▶ TASK BRIEF
Reproduce every line of the records below, character for character, in the same order.
****************************************
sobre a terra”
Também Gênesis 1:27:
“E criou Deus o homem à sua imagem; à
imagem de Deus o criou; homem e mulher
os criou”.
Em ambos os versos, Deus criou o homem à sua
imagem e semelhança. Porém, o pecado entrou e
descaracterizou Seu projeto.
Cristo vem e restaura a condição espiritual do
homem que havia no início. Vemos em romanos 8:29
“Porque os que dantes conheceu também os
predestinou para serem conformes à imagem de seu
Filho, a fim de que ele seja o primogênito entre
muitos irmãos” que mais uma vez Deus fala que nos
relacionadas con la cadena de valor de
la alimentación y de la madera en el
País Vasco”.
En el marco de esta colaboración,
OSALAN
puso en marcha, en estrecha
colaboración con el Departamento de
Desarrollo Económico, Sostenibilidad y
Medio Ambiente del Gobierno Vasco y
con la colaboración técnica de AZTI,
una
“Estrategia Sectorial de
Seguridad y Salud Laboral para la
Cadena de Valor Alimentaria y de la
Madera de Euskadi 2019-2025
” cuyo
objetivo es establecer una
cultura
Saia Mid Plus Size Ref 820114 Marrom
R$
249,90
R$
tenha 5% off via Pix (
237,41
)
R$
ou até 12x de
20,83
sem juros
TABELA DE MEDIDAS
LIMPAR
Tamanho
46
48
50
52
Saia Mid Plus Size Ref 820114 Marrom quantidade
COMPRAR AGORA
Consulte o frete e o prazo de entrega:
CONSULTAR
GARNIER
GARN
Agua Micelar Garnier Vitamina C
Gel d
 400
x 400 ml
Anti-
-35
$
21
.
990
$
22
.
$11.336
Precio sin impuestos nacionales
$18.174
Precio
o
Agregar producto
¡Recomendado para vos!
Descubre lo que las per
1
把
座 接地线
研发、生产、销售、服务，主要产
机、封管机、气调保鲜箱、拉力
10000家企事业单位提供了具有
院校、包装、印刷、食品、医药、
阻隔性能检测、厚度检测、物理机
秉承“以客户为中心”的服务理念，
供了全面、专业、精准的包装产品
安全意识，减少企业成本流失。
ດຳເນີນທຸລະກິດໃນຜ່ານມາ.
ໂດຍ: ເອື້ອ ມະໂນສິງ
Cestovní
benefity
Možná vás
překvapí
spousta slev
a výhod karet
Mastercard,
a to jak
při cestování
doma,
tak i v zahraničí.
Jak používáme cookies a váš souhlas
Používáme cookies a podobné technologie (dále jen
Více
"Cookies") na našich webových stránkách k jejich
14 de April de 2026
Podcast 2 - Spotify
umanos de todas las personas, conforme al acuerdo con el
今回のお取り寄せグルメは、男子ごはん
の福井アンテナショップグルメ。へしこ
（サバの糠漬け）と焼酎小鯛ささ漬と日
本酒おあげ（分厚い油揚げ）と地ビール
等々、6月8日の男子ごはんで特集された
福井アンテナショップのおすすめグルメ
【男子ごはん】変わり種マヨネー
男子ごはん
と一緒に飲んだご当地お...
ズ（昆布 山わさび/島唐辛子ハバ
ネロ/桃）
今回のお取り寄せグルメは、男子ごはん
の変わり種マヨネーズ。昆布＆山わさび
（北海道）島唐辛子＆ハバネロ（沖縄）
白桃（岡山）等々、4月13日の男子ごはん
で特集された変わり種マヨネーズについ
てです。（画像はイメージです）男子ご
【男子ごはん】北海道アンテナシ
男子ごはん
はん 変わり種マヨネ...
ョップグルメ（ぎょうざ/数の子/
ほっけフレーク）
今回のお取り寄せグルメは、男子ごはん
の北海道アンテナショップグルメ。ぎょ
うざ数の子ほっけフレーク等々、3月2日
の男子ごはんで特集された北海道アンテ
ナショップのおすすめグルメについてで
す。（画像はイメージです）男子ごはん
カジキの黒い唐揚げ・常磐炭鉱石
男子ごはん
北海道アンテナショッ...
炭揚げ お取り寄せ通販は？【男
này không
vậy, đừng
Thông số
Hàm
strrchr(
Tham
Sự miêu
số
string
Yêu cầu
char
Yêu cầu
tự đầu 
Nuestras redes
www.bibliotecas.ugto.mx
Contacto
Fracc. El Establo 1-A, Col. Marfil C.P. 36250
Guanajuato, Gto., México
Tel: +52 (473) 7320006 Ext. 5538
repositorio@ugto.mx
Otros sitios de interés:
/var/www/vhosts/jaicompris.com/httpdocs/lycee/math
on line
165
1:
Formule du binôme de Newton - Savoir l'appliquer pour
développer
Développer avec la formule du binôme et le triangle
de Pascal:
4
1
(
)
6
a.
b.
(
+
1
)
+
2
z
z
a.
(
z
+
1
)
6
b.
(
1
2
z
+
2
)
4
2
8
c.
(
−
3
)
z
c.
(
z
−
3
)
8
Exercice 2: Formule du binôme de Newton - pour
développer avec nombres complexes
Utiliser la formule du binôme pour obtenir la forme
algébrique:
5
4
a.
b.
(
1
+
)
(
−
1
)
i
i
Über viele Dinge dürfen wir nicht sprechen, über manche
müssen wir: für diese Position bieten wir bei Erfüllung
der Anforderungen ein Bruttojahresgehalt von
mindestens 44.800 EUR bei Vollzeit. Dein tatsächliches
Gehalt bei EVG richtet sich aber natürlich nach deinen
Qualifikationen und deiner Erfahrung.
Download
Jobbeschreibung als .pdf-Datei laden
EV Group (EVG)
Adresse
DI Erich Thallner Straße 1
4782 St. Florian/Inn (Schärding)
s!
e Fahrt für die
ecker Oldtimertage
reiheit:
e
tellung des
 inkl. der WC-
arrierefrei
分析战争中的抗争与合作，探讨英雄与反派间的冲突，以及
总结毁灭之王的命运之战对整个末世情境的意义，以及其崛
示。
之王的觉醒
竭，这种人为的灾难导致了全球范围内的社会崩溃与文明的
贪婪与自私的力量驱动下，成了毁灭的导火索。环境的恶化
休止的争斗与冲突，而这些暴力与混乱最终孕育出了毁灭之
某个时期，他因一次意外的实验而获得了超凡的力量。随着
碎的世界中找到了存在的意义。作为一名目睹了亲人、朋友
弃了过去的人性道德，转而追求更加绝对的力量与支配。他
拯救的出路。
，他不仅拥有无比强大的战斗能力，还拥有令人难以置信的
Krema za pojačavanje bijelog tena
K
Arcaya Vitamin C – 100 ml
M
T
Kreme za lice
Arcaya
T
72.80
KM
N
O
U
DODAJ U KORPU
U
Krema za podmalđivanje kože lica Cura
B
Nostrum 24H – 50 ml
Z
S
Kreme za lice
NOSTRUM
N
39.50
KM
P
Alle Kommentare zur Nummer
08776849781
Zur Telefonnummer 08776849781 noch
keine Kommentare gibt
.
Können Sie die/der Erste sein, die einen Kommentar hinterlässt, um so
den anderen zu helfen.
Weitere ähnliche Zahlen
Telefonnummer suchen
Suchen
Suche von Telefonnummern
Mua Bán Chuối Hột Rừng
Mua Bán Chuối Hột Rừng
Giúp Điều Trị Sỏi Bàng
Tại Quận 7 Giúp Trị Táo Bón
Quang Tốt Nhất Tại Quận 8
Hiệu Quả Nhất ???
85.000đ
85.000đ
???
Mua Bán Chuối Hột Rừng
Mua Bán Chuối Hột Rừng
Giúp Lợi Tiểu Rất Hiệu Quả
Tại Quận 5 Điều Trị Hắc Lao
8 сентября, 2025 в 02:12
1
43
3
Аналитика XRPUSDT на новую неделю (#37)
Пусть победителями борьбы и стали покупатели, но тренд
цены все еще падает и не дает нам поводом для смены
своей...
****************************************
▶ THE ANSWER
sobre a terra”
Também Gênesis 1:27:
“E criou Deus o homem à sua imagem; à
imagem de Deus o criou; homem e mulher
os criou”.
Em ambos os versos, Deus criou o homem à sua
imagem e semelhança. Porém, o pecado entrou e
descaracterizou Seu projeto.
Cristo vem e restaura a condição espiritual do
homem que havia no início. Vemos em romanos 8:29
“Porque os que dantes conheceu também os
predestinou para serem conformes à imagem de seu
Filho, a fim de que ele seja o primogênito entre
muitos irmãos” que mais uma vez Deus fala que nos
relacionadas con la cadena de valor de
la alimentación y de la madera en el
País Vasco”.
En el marco de esta colaboración,
OSALAN
puso en marcha, en estrecha
colaboración con el Departamento de
Desarrollo Económico, Sostenibilidad y
Medio Ambiente del Gobierno Vasco y
con la colaboración técnica de AZTI,
una
“Estrategia Sectorial de
Seguridad y Salud Laboral para la
Cadena de Valor Alimentaria y de la
Madera de Euskadi 2019-2025
” cuyo
objetivo es establecer una
cultura
Saia Mid Plus Size Ref 820114 Marrom
R$
249,90
R$
tenha 5% off via Pix (
237,41
)
R$
ou até 12x de
20,83
sem juros
TABELA DE MEDIDAS
LIMPAR
Tamanho
46
48
50
52
Saia Mid Plus Size Ref 820114 Marrom quantidade
COMPRAR AGORA
Consulte o frete e o prazo de entrega:
CONSULTAR
GARNIER
GARN
Agua Micelar Garnier Vitamina C
Gel d
 400
x 400 ml
Anti-
-35
$
21
.
990
$
22
.
$11.336
Precio sin impuestos nacionales
$18.174
Precio
o
Agregar producto
¡Recomendado para vos!
Descubre lo que las per
1
把
座 接地线
研发、生产、销售、服务，主要产
机、封管机、气调保鲜箱、拉力
10000家企事业单位提供了具有
院校、包装、印刷、食品、医药、
阻隔性能检测、厚度检测、物理机
秉承“以客户为中心”的服务理念，
供了全面、专业、精准的包装产品
安全意识，减少企业成本流失。
ດຳເນີນທຸລະກິດໃນຜ່ານມາ.
ໂດຍ: ເອື້ອ ມະໂນສິງ
Cestovní
benefity
Možná vás
překvapí
spousta slev
a výhod karet
Mastercard,
a to jak
při cestování
doma,
tak i v zahraničí.
Jak používáme cookies a váš souhlas
Používáme cookies a podobné technologie (dále jen
Více
"Cookies") na našich webových stránkách k jejich
14 de April de 2026
Podcast 2 - Spotify
umanos de todas las personas, conforme al acuerdo con el
今回のお取り寄せグルメは、男子ごはん
の福井アンテナショップグルメ。へしこ
（サバの糠漬け）と焼酎小鯛ささ漬と日
本酒おあげ（分厚い油揚げ）と地ビール
等々、6月8日の男子ごはんで特集された
福井アンテナショップのおすすめグルメ
【男子ごはん】変わり種マヨネー
男子ごはん
と一緒に飲んだご当地お...
ズ（昆布 山わさび/島唐辛子ハバ
ネロ/桃）
今回のお取り寄せグルメは、男子ごはん
の変わり種マヨネーズ。昆布＆山わさび
（北海道）島唐辛子＆ハバネロ（沖縄）
白桃（岡山）等々、4月13日の男子ごはん
で特集された変わり種マヨネーズについ
てです。（画像はイメージです）男子ご
【男子ごはん】北海道アンテナシ
男子ごはん
はん 変わり種マヨネ...
ョップグルメ（ぎょうざ/数の子/
ほっけフレーク）
今回のお取り寄せグルメは、男子ごはん
の北海道アンテナショップグルメ。ぎょ
うざ数の子ほっけフレーク等々、3月2日
の男子ごはんで特集された北海道アンテ
ナショップのおすすめグルメについてで
す。（画像はイメージです）男子ごはん
カジキの黒い唐揚げ・常磐炭鉱石
男子ごはん
北海道アンテナショッ...
炭揚げ お取り寄せ通販は？【男
này không
vậy, đừng
Thông số
Hàm
strrchr(
Tham
Sự miêu
số
string
Yêu cầu
char
Yêu cầu
tự đầu 
Nuestras redes
www.bibliotecas.ugto.mx
Contacto
Fracc. El Establo 1-A, Col. Marfil C.P. 36250
Guanajuato, Gto., México
Tel: +52 (473) 7320006 Ext. 5538
repositorio@ugto.mx
Otros sitios de interés:
/var/www/vhosts/jaicompris.com/httpdocs/lycee/math
on line
165
1:
Formule du binôme de Newton - Savoir l'appliquer pour
développer
Développer avec la formule du binôme et le triangle
de Pascal:
4
1
(
)
6
a.
b.
(
+
1
)
+
2
z
z
a.
(
z
+
1
)
6
b.
(
1
2
z
+
2
)
4
2
8
c.
(
−
3
)
z
c.
(
z
−
3
)
8
Exercice 2: Formule du binôme de Newton - pour
développer avec nombres complexes
Utiliser la formule du binôme pour obtenir la forme
algébrique:
5
4
a.
b.
(
1
+
)
(
−
1
)
i
i
Über viele Dinge dürfen wir nicht sprechen, über manche
müssen wir: für diese Position bieten wir bei Erfüllung
der Anforderungen ein Bruttojahresgehalt von
mindestens 44.800 EUR bei Vollzeit. Dein tatsächliches
Gehalt bei EVG richtet sich aber natürlich nach deinen
Qualifikationen und deiner Erfahrung.
Download
Jobbeschreibung als .pdf-Datei laden
EV Group (EVG)
Adresse
DI Erich Thallner Straße 1
4782 St. Florian/Inn (Schärding)
s!
e Fahrt für die
ecker Oldtimertage
reiheit:
e
tellung des
 inkl. der WC-
arrierefrei
分析战争中的抗争与合作，探讨英雄与反派间的冲突，以及
总结毁灭之王的命运之战对整个末世情境的意义，以及其崛
示。
之王的觉醒
竭，这种人为的灾难导致了全球范围内的社会崩溃与文明的
贪婪与自私的力量驱动下，成了毁灭的导火索。环境的恶化
休止的争斗与冲突，而这些暴力与混乱最终孕育出了毁灭之
某个时期，他因一次意外的实验而获得了超凡的力量。随着
碎的世界中找到了存在的意义。作为一名目睹了亲人、朋友
弃了过去的人性道德，转而追求更加绝对的力量与支配。他
拯救的出路。
，他不仅拥有无比强大的战斗能力，还拥有令人难以置信的
Krema za pojačavanje bijelog tena
K
Arcaya Vitamin C – 100 ml
M
T
Kreme za lice
Arcaya
T
72.80
KM
N
O
U
DODAJ U KORPU
U
Krema za podmalđivanje kože lica Cura
B
Nostrum 24H – 50 ml
Z
S
Kreme za lice
NOSTRUM
N
39.50
KM
P
Alle Kommentare zur Nummer
08776849781
Zur Telefonnummer 08776849781 noch
keine Kommentare gibt
.
Können Sie die/der Erste sein, die einen Kommentar hinterlässt, um so
den anderen zu helfen.
Weitere ähnliche Zahlen
Telefonnummer suchen
Suchen
Suche von Telefonnummern
Mua Bán Chuối Hột Rừng
Mua Bán Chuối Hột Rừng
Giúp Điều Trị Sỏi Bàng
Tại Quận 7 Giúp Trị Táo Bón
Quang Tốt Nhất Tại Quận 8
Hiệu Quả Nhất ???
85.000đ
85.000đ
???
Mua Bán Chuối Hột Rừng
Mua Bán Chuối Hột Rừng
Giúp Lợi Tiểu Rất Hiệu Quả
Tại Quận 5 Điều Trị Hắc Lao
8 сентября, 2025 в 02:12
1
43
3
Аналитика XRPUSDT на новую неделю (#37)
Пусть победителями борьбы и стали покупатели, но тренд
цены все еще падает и не дает нам поводом для смены
своей...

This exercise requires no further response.